The only man on the planet convinced that VW can carry off a super-luxury moniker with aplomb is Piech, and of course, his appointed sycophants of the week. (I say “of the week” because if you disagree with Piech in private, you’re toast. And if you do it in public you’re fired. So that pretty much leaves a passel of “yes people” at his beck and call pre-programmed to nod their approval, but I digress.) Everyone else in the industry can buy VW being a premium brand to a degree certainly, but a super-luxury player? No.
But that has never stopped Piech and his legions of minions. They’re the only ones who failed to see the flaw in the logic of constantly pushing VW up against Audi in this market and around the world. After spending billions upon billions of dollars trying to elevate the Audi brand and solidifying its reputation around the world, why would you possibly want to throw a grenade in the mix by pushing a super-luxury VW that plays in exactly the same marketing space as top rung Audi models? Why, indeed.
But then again, don’t underestimate the considerable hubris that Piech brings to bear on anything to do with VW or “his” VW Group every day. His Empire is vast and his reach is long, and if he feels like tinkering with a super-luxury VW to his heart’s content just to prove a point that he can – even if it is to the detriment of Audi – then he will tinker away, rational, more balanced perspectives need not apply and flat-out common sense be damned. It’s Piech’s world and we’re all lucky to be guests in it after all.
So here we are. VW is planning to sell 800,000 vehicles – or more – in this market by 2018, in effect tripling its current sales numbers in a little over seven years. Yes, that may happen, but then again that would mean a massive American consumer “buy in” to the VW brand on an unprecedented scale. That’s a lot of Jettas and it’s a lot of the “Camry killer” sedans that they’re planning on building in Tennessee too. And I just don’t see it happening.
Market strategizing in a vacuum has never served anybody in this business well, but VW is truly gifted at it. Sure, they could actually sell 800,000 units here by 2018, at least it probably sounds good in a conference room in Wolfsburg somewhere. But it’s also based on the supposition that the Hyundai-KIA group, a resurgent Ford, a refocused Toyota and a growing-feistier-by-the-minute GM (at least product-wise) are just going to sit on their hands and not do a damn thing to stop VW from doing it. And I can safely say that’s notgonnahappen.com.

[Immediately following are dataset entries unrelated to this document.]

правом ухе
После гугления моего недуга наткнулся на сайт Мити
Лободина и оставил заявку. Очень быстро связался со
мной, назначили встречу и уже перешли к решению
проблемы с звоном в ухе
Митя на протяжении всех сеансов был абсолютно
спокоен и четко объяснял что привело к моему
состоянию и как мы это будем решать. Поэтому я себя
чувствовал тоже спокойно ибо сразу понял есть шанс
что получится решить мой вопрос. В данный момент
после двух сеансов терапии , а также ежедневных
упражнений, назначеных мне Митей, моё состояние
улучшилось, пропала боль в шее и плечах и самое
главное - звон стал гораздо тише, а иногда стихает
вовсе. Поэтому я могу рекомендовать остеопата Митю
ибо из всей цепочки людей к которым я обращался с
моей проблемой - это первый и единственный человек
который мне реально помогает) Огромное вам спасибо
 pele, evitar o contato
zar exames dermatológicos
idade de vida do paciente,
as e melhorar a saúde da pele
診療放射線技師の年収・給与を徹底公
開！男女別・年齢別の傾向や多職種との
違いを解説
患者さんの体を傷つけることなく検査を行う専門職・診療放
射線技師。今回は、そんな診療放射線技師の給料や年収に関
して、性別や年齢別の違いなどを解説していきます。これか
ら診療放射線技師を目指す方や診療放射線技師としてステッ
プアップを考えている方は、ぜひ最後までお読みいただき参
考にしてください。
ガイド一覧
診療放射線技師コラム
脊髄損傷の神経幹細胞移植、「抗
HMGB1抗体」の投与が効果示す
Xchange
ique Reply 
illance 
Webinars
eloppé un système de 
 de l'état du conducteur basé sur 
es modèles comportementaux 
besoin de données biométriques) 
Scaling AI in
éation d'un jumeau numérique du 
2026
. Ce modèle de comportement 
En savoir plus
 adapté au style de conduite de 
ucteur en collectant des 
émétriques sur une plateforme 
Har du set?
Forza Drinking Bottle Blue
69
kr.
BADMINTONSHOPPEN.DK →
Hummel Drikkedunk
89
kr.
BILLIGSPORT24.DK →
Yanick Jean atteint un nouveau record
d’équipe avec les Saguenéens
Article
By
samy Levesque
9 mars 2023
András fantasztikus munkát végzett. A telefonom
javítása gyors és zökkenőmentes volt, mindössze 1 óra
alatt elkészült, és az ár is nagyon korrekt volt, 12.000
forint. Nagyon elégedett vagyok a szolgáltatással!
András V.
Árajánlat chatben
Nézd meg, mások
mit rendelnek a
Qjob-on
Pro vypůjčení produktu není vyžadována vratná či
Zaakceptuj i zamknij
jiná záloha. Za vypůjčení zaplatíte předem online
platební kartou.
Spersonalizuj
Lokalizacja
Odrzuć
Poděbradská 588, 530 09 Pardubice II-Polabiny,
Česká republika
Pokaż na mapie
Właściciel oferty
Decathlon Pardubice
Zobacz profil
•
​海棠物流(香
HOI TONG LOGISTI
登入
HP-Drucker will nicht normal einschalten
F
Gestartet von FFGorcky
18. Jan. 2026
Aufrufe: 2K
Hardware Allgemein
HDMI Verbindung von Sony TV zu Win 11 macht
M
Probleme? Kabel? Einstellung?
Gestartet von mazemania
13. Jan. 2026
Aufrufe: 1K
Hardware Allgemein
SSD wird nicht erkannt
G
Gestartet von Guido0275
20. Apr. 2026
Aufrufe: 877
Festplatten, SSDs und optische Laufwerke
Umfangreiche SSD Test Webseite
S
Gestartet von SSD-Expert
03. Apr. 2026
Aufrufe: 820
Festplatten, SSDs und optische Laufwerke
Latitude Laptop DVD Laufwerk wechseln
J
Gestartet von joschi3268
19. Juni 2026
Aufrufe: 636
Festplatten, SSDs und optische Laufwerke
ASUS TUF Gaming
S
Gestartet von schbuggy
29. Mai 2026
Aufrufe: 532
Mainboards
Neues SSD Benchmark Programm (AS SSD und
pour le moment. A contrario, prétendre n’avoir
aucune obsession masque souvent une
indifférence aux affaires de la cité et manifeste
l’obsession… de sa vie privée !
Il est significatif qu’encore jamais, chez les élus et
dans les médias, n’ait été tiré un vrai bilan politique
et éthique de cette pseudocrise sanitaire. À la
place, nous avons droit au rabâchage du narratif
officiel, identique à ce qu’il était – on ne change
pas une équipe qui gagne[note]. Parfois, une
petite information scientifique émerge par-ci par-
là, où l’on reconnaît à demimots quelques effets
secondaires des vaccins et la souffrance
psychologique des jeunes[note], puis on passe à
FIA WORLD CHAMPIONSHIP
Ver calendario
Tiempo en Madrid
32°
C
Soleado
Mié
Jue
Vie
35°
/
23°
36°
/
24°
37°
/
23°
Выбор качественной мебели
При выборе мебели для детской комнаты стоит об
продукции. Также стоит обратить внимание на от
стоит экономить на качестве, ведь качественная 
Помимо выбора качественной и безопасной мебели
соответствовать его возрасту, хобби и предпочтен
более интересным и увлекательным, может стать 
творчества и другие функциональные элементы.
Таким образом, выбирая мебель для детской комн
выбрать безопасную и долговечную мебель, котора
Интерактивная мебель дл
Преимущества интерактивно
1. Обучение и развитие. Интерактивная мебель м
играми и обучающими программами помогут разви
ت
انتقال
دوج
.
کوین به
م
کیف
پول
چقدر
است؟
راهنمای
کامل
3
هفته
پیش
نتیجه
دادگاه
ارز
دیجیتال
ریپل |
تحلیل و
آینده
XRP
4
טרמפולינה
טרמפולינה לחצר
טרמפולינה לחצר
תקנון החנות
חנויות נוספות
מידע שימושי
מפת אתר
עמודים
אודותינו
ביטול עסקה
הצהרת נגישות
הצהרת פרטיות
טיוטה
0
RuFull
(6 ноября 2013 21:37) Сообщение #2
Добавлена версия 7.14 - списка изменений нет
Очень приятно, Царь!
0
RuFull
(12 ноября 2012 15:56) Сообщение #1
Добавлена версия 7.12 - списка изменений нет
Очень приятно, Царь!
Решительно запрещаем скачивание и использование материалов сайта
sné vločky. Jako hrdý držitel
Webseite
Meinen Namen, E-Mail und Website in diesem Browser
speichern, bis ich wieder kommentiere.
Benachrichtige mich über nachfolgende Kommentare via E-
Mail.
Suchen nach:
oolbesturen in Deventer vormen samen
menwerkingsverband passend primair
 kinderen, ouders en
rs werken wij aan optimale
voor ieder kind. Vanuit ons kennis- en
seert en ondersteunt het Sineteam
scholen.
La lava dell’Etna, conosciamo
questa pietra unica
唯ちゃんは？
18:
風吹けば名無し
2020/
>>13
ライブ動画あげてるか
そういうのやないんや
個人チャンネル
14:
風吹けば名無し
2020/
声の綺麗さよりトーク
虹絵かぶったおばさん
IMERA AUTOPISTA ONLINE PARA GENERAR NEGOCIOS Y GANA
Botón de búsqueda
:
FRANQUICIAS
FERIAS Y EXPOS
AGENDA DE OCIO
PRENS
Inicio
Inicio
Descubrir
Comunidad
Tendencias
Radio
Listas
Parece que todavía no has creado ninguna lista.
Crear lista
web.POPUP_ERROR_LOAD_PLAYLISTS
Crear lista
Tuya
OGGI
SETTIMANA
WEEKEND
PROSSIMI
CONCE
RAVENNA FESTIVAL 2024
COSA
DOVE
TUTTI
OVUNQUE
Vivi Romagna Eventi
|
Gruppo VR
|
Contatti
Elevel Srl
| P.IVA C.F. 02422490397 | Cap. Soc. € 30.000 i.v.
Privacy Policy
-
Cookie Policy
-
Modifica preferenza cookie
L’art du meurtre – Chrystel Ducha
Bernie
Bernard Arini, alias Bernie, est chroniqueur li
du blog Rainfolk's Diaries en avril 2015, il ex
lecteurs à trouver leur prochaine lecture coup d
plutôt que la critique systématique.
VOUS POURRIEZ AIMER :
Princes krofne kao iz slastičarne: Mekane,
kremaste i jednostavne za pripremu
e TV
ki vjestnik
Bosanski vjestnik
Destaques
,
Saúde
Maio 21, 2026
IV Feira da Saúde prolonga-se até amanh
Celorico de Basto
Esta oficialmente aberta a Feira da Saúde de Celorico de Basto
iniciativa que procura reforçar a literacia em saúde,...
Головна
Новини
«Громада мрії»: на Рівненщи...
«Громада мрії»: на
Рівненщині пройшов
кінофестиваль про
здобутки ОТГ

And so into this volatile mix struts the Ultimate Answer to the Question that Absolutely No One is Asking - the next-generation Phaeton - the car that’s going to lead VW’s charge to greatness and dramatic new sales volumes in this market. Uh, how about no?
The Phaeton was dead in the water upon introduction before, and it will be again, because nothing has fundamentally changed for VW in this country. It’s still a maker of premium, fun-to-drive German vehicles notched below the lesser models of Audi, BMW and Mercedes-Benz, and there’s no amount of Piech tinkering of the Phaeton formula that’s going to change that.
It does make me wonder if anyone is really paying attention over at VW headquarters in Germany, or are they just waiting for the next whim/thought balloon to waft its way over from Piech’s office?
And that’s the High-Octane Truth for this week.